Thomas Webster, a former New York City police officer convicted of assault in the Jan. 6 attack on the U.S. Capitol, is banking on an absurd excuse to avoid a lengthy sentence.

Webster, 56, was convicted in May of attacking a police officer. He faces a potential 17.5-year prison sentence, which would be the longest sentence handed down in a Jan. 6 case so far. So, of course, Webster and his lawyers are pulling out all the stops to convince the judge to hand down a lesser sentence — including the cop-iest excuse imaginable.

Their desperation was spelled out in a court filing last week that included a letter from a psychiatrist who linked Webster’s violent encounter with police Jan. 6 to post-traumatic stress stemming from his childhood and work at the New York City Police Department.

According to NBC News

His lawyers are seeking a downward departure from the sentencing guidelines in his case. In a letter they filed seeking a lower sentence, Webster told a psychologist that he could make a connection between his violent actions at the Capitol to a past fight with an armed robber in the Bronx who was trying to get his gun. Webster told the psychologist he attacked a Capitol Police officer with a metal flagpole because “at that moment, I had flashbacks of the struggle we had on the staircase.”

It’s a variation of the failed argument Webster’s lawyer offered up during his trial, which claimed he had just been trying to help the officer he attacked “see my hands,” purportedly because Webster wanted the officer to know he wasn’t a threat. 

In reality, video from Jan. 6 shows Webster swinging a metal pole at the officer and pulling at his mask. 

I’ll admit: This is a first for me. I’m accustomed to police officers and wannabe police officers using the “he went for my gun" defense — often as justification for killing Black people. Normally, when they use the defense, it’s to excuse violence they committed at that very moment. Webster’s filing is the first time I’m seeing the defense used to downplay violence committed at least a decade after the fact … on a completely uninvolved person … who happens to be a police officer.

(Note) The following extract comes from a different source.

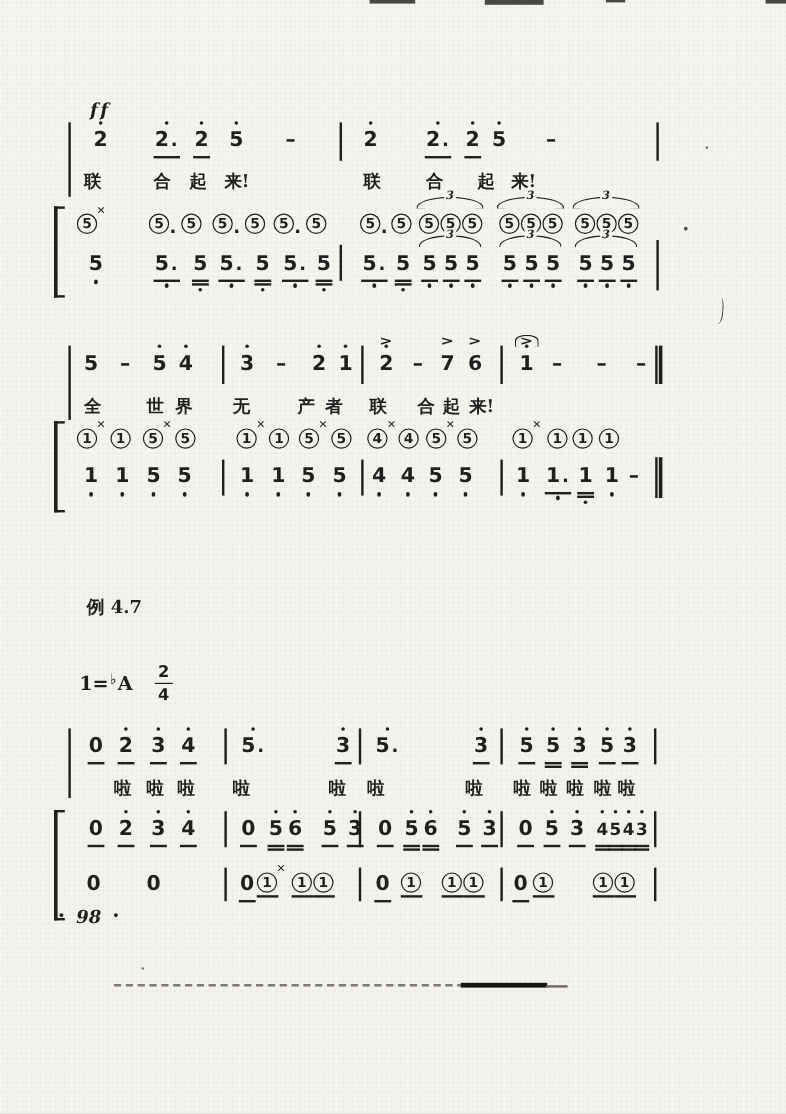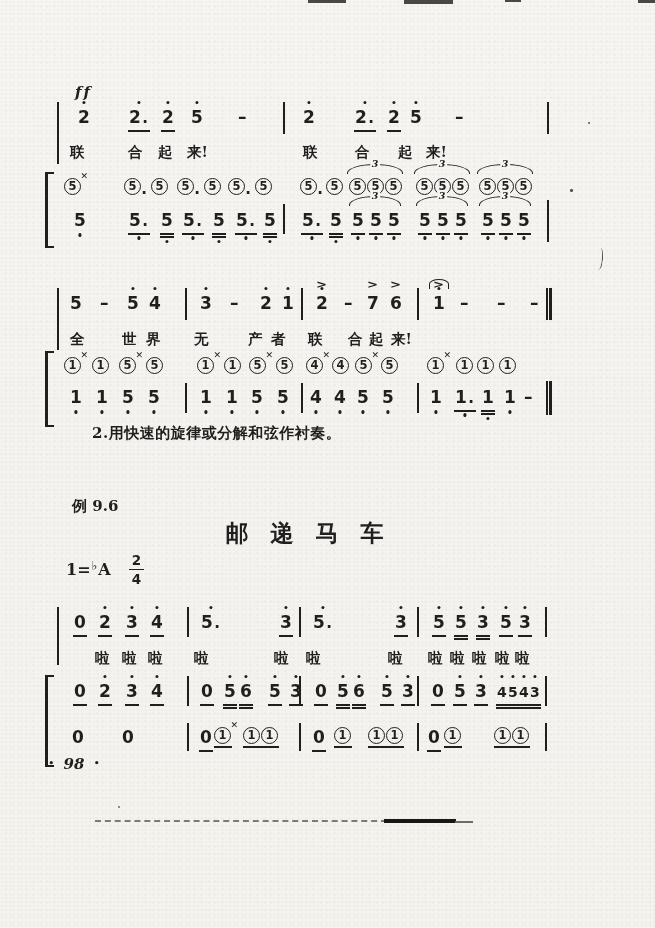"2.用快速的旋律或分解和弦作衬奏。" div.tip { html: <div>2.用快速的旋律或分解和弦作衬奏。</div> -> none }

The psychiatrist’s letter reads like the rough draft of a made-for-TV-movie script. It suggests Webster overcame a traumatic childhood to become a venerable police officer, only for the job to somehow lead him to participate in a violent attack on democracy a decade after he retired.

It’s quite a reach. I can’t blame Webster’s lawyer for trying, I suppose. He’s not wrong to assume playing up Webster’s days on the force might garner leniency. Regardless, it’s a cynical — and unworthy — argument for this case.